* **Etkinlik A**: Anayasa Mahkemesi'nin iptal kararına ilişkin aşağıdaki metnin tamamını hiçbir değişiklik yapmadan aktarınız.

* **Sunulan Metin**:
AYM’den Cumhurbaşkanlığı Kararnamesi’ne Dikkat Çeken İptal Kararı
Anayasa Mahkemesi’nin, 2018 yılında Cumhurbaşkanlığı Hükümet Sistemi’ne geçildikten sonra yayımlanan ilk Cumhurbaşkanı Kararnamesi’nin 37 hükmüne iptal kararı vermesi bazılarını telaşlandırmıştı.
DW Türkçe’nin haberine göre Anayasa Mahkemesi, 10 Temmuz 2018’de yayımlanan 1 numaralı Cumhurbaşkanlığı Teşkilatı Hakkında Cumhurbaşkanlığı Kararnamesi’nin bazı maddelerinin iptali için CHP ve Danıştay İdari Dava Daireleri Kurulu’nun açtığı davayı karara bağlamıştı. Buna göre Cumhurbaşkanlığı Hükümet Sistemi’nin ilk düzenlemesi olan ve Cumhurbaşkanlığı ile bakanlıkların teşkilatlarını düzenleyen 1 numaralı Cumhurbaşkanlığı Kararnamesi’ne ilişkin 37 ayrı iptal kararı alınmıştı.
İptal kararının gerekçesi 27 Şubat 2024’te Resmi Gazete’de yayımlanmıştı.
Anayasa Mahkemesi, verdiği ihlal kararları ile Cumhurbaşkanı Recep T. Erdoğan’ın tepkisine yol açmış, Erdoğan; AYM kararlarının “kendilerini rahatsız ettiğini” hatırlatmış, Anayasa değişikliğine gidileceğini aktarmıştı. Meclis gündemine gelen 8. Yargı Paketi’nde AYM’nin tazminat davaları ile ilgili maddeler de bulunmaktaydı.

* **Etkinlik B**: Aşağıdaki kayıtlarda "lingua italiana. Maggiori" ifadesini içeren satırdan "Specialista in Urologia e" ifadesini içeren satıra kadar olan bölümün tamamını, bu iki satır da dahil olmak üzere, hiçbir değişiklik yapmadan yeniden yazınız.

* **Kaynak Malzeme**:
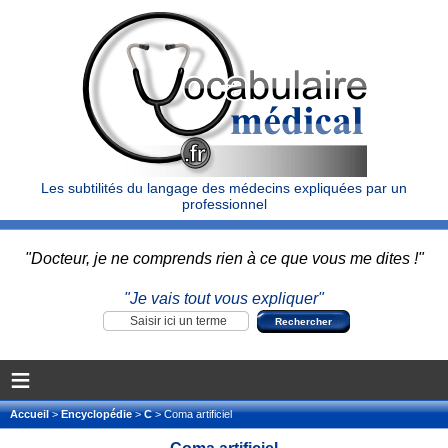
Les subtilités du langage des médecins expliquées par un
professionnel
"Docteur, je ne comprends rien à ce que vous me dites !"
"Je vais tout vous expliquer"
≡
Accueil
>
Encyclopédie
>
C
> Coma artificiel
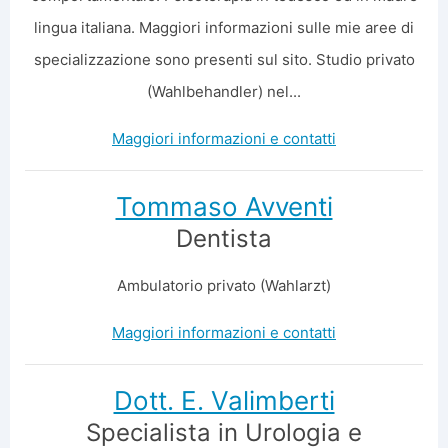
lingua italiana. Maggiori informazioni sulle mie aree di
specializzazione sono presenti sul sito. Studio privato
(Wahlbehandler) nel...
Maggiori informazioni e contatti
Tommaso Avventi
Dentista
Ambulatorio privato (Wahlarzt)
Maggiori informazioni e contatti
Dott. E. Valimberti
Specialista in Urologia e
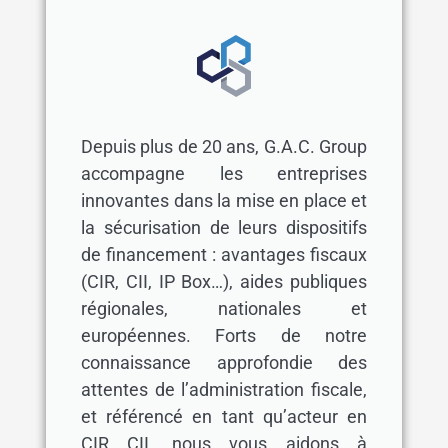
Depuis plus de 20 ans, G.A.C. Group
accompagne les entreprises
innovantes dans la mise en place et
la sécurisation de leurs dispositifs
de financement : avantages fiscaux
(CIR, CII, IP Box…), aides publiques
régionales, nationales et
européennes. Forts de notre
connaissance approfondie des
attentes de l’administration fiscale,
et référencé en tant qu’acteur en
CIR CII, nous vous aidons à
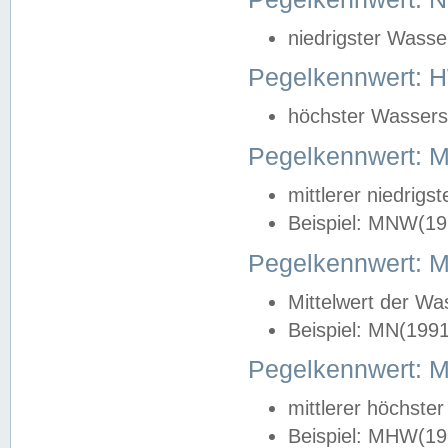
niedrigster Wasse
Pegelkennwert: 
höchster Wasserst
Pegelkennwert:
mittlerer niedrig
Beispiel: MNW(19
Pegelkennwert: 
Mittelwert der Wa
Beispiel: MN(199
Pegelkennwert:
mittlerer höchste
Beispiel: MHW(19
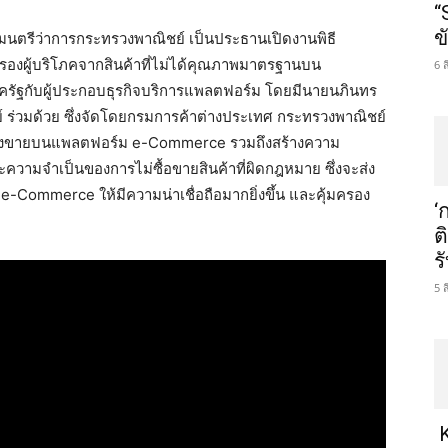
“
ข
ัฐมนตรีว่าการกระทรวงพาณิชย์ เป็นประธานเปิดงานพิธี
องผู้บริโภคจากสินค้าที่ไม่ได้คุณภาพมาตรฐานบน
6 
ัฐกับผู้ประกอบธุรกิจบริการแพลตฟอร์ม โดยมีนายนภินทร
์ ร่วมด้วย ซึ่งจัดโดยกรมการค้าต่างประเทศ กระทรวงพาณิชย์
ที่วางขายบนแพลตฟอร์ม e-Commerce รวมถึงสร้างความ
ความจำเป็นของการไม่ซื้อขายสินค้าที่ผิดกฎหมาย ซึ่งจะส่ง
-Commerce ให้มีความน่าเชื่อถือมากยิ่งขึ้น และคุ้มครอง
‘
ต
ร
5 
K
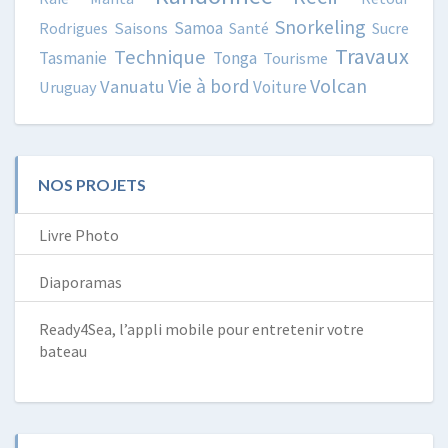
Snorkeling
Samoa
Rodrigues
Saisons
Santé
Sucre
Travaux
Technique
Tasmanie
Tonga
Tourisme
Volcan
Vie à bord
Vanuatu
Voiture
Uruguay
NOS PROJETS
Livre Photo
Diaporamas
Ready4Sea, l’appli mobile pour entretenir votre
bateau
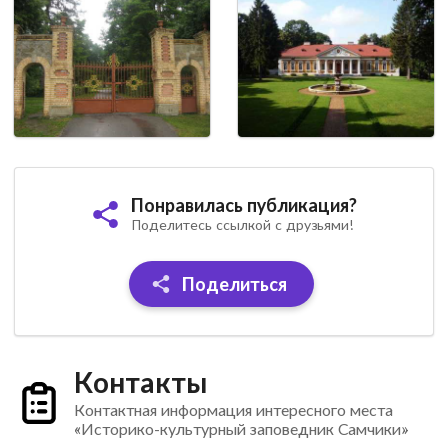
Понравилась публикация?
Поделитесь ссылкой с друзьями!
Поделиться
Контакты
Контактная информация интересного места
«Историко-культурный заповедник Самчики»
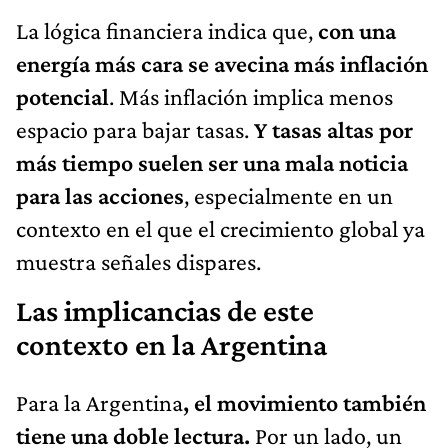
La lógica financiera indica que,
con una
energía más cara se avecina más inflación
potencial
. Más inflación implica menos
espacio para bajar tasas.
Y tasas altas por
más tiempo suelen ser una mala noticia
para las acciones
, especialmente en un
contexto en el que el crecimiento global ya
muestra señales dispares.
Las implicancias de este
contexto en la Argentina
Para la Argentina
, el movimiento también
tiene una doble lectura.
Por un lado, un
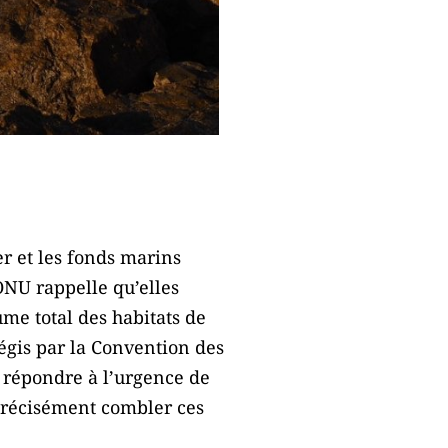
er et les fonds marins
ONU rappelle qu’elles
ume total des habitats de
régis par la Convention des
r répondre à l’urgence de
 précisément combler ces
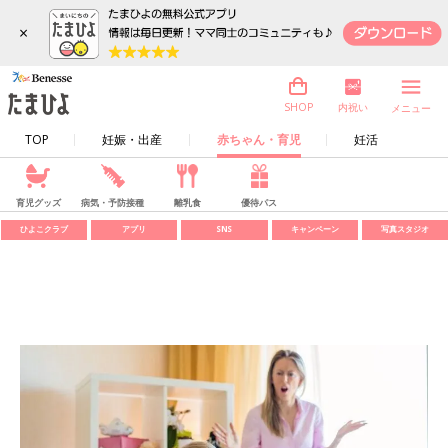
×
内祝い
SHOP
メニュー
TOP
妊娠・出産
赤ちゃん・育児
妊活
育児グッズ
病気・予防接種
離乳食
優待パス
ひよこクラブ
アプリ
SNS
キャンペーン
写真スタジオ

* **Görev Yanıtı A**:
AYM’den Cumhurbaşkanlığı Kararnamesi’ne Dikkat Çeken İptal Kararı
Anayasa Mahkemesi’nin, 2018 yılında Cumhurbaşkanlığı Hükümet Sistemi’ne geçildikten sonra yayımlanan ilk Cumhurbaşkanı Kararnamesi’nin 37 hükmüne iptal kararı vermesi bazılarını telaşlandırmıştı.
DW Türkçe’nin haberine göre Anayasa Mahkemesi, 10 Temmuz 2018’de yayımlanan 1 numaralı Cumhurbaşkanlığı Teşkilatı Hakkında Cumhurbaşkanlığı Kararnamesi’nin bazı maddelerinin iptali için CHP ve Danıştay İdari Dava Daireleri Kurulu’nun açtığı davayı karara bağlamıştı. Buna göre Cumhurbaşkanlığı Hükümet Sistemi’nin ilk düzenlemesi olan ve Cumhurbaşkanlığı ile bakanlıkların teşkilatlarını düzenleyen 1 numaralı Cumhurbaşkanlığı Kararnamesi’ne ilişkin 37 ayrı iptal kararı alınmıştı.
İptal kararının gerekçesi 27 Şubat 2024’te Resmi Gazete’de yayımlanmıştı.
Anayasa Mahkemesi, verdiği ihlal kararları ile Cumhurbaşkanı Recep T. Erdoğan’ın tepkisine yol açmış, Erdoğan; AYM kararlarının “kendilerini rahatsız ettiğini” hatırlatmış, Anayasa değişikliğine gidileceğini aktarmıştı. Meclis gündemine gelen 8. Yargı Paketi’nde AYM’nin tazminat davaları ile ilgili maddeler de bulunmaktaydı.

* **Görev Yanıtı B**:
lingua italiana. Maggiori informazioni sulle mie aree di
specializzazione sono presenti sul sito. Studio privato
(Wahlbehandler) nel...
Maggiori informazioni e contatti
Tommaso Avventi
Dentista
Ambulatorio privato (Wahlarzt)
Maggiori informazioni e contatti
Dott. E. Valimberti
Specialista in Urologia e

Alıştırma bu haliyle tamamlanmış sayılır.